╭─ Task material

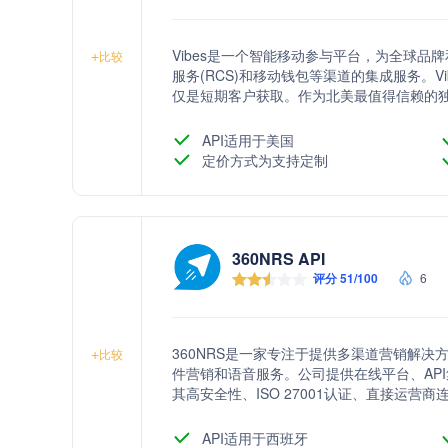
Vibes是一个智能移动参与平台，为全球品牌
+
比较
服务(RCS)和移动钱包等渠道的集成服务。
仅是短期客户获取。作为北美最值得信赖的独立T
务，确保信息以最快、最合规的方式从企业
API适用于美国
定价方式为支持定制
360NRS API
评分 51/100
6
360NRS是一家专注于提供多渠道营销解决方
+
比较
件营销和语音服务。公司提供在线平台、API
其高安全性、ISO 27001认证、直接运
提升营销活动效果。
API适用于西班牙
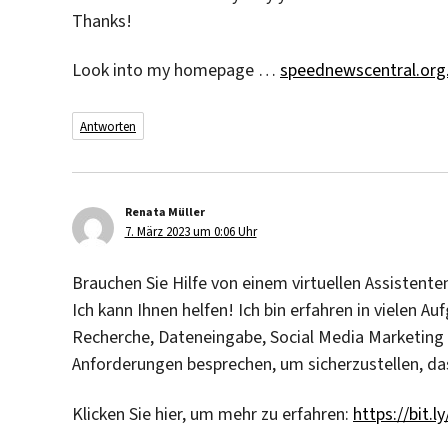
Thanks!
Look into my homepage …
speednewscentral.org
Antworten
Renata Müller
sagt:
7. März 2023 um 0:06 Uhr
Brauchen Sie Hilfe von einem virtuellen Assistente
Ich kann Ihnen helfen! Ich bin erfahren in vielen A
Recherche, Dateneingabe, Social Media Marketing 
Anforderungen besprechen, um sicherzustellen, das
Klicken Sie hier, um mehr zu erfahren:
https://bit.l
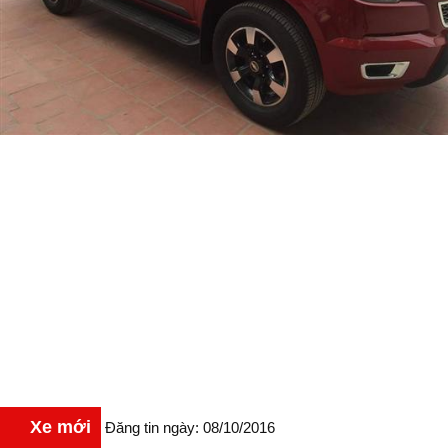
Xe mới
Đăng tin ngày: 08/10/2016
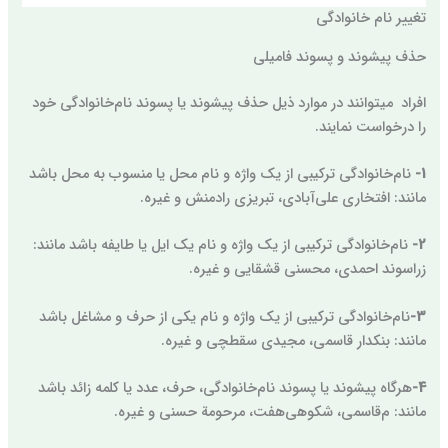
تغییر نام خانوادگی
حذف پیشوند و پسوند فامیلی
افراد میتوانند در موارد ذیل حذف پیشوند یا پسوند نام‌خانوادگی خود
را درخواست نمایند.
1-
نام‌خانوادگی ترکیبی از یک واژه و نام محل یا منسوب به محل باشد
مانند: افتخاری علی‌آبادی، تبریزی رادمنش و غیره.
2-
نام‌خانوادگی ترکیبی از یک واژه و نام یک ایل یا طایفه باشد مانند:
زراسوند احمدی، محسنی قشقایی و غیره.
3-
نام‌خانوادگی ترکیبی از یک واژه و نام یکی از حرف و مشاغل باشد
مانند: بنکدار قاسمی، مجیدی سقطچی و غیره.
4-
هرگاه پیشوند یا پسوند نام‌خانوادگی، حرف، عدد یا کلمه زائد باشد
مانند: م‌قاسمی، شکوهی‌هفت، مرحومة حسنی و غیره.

╰─
╭─ Task material

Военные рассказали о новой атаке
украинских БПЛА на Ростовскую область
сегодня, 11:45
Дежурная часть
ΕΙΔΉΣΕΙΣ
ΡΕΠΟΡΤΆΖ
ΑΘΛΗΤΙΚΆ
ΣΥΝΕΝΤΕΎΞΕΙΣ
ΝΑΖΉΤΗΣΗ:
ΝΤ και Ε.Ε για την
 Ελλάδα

╰─
╭─ Task material

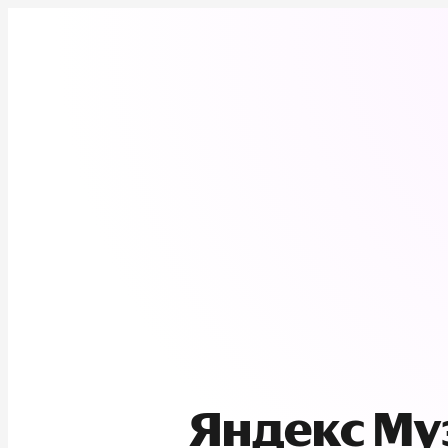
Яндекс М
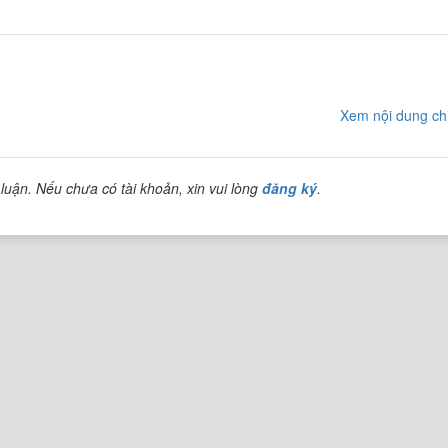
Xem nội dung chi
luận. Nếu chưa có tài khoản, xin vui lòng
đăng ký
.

╰─

Exercise
Going through the entries above, count the lines that have the word "erfahren" and state that count alone.

Response to the exercise
2